Não! O dia 24 de fevereiro de 2022 provou que não vivemos o fim da história, ao contrário do que preconizava o cientista político e economista americano, Francis Fukuyama. A Rússia, herdeira dos arsenais nucleares da extinta União das Repúblicas Socialistas Soviéticas (URSS), ressurgida de vários fracassos econômicos e políticos dos anos 1990, sob o tacão do ex-presidente Boris Yeltsin, há muito deixou claro que se opõe à expansão da Organização do Tratado do Atlântico Norte (OTAN) em direção às suas fronteiras.
A Federação Russa, governada desde o ano 2000 pelo ex-tenente-coronel da extinta KGB (atual FSB) Vladimir Putin, observou o que estava acontecendo na vizinha Ucrânia, uma república governada por oligarcas russofóbicos de extrema-direita e aliados de Washington. Mais: Kiev tem como mandatário um comediante, Volodymyr Zelenskyy, cujo principal projeto político para seu empobrecido país é de integrar a OTAN, a exemplo das ex-Repúblicas Soviéticas do Báltico (Estônio, Lituânia e Letônia) e dos ex-signatários do Pacto de Varsóvia (Bulgária, Romênia, Polônia, República Checa e Hungria dentre outros).
A Revolução Ucraniana de 2014, também chamada ‘Revolução Laranja’, teve início em Kiev a partir de violentas manifestações de protesto, conhecidas como Euromaidan, contra o governo do presidente eleito, Viktor Yanukovych, um aliado de Putin e contrário à adesão da Ucrânia na OTAN e na União Europeia.
Os distúrbios, financiado por congressistas americanos e falcões da CIA, rapidamente se intensificaram, levando à deposição de Yanukovytch e à instalação, alguns dias mais tarde, de um governo interino, apoiado por grupos de extrema-direita e de inclinação nazifascistas, seguidores de Stepan Bandera, um colaboracionista dos nazistas quando da invasão das tropas de Hitler na União Soviética, na Segunda Guerra Mundial (1939-1945). O presidente deposto refugiou-se na Rússia. Como punição, Putin ordenou que suas forças militares anexassem a Crimeia, Pensísula no Mar Negro, em que se situa a base naval russa de Sebastopol.
A Rússia começou sua operação militar do dia 24 de fevereiro de 2022, com mísseis balísticos (9K720 Iskander), de cruzeiro (3M-54 Kalibr) e ataques aéreos rápidos e precisos em aeródromos ucranianos, sistemas de radar, locais de abastecimento, nós de comunicação, quartéis-generais militares e outros alvos de importância de combate.
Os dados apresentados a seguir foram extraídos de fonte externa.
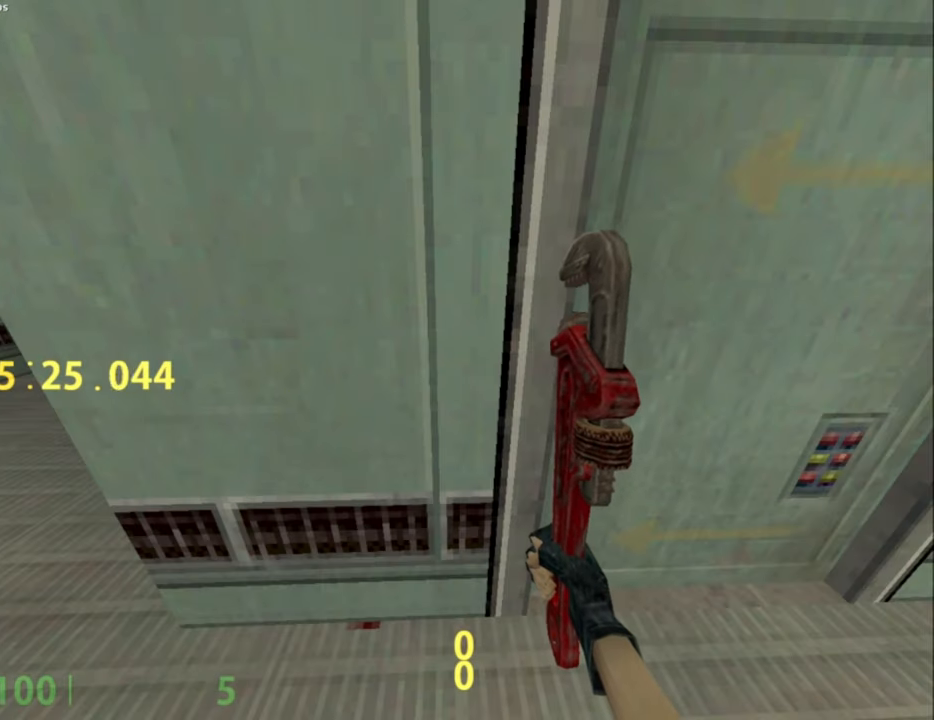
{"keys": [], "mouse": [], "events": [[117, "c", "down"], [167, "c", "up"]]}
Além disso, para-quedistas e forças especiais russas desembarcaram atrás das linhas ucranianas e em cima de objetivos importantes, todos combinados com artilharia e ataques com foguetes.
A Rússia destruiu todos os sistemas de defesa aérea ucranianos, exceto armas móveis disparados pelo ombro. Os militares russos também destruiu todos os drones ucranianos, ou pelo menos os sistemas de comando e controle. O Exército Russo derrubou todo o poder naval ucraniano, diga-se de passagem. O espaço de batalha eletrônico é totalmente controlado por operadores russos. A este respeito, as forças terrestres ucranianas estão cegas e cercadas. Foram superados pelos sistemas russos que são verdadeiramente de última geração.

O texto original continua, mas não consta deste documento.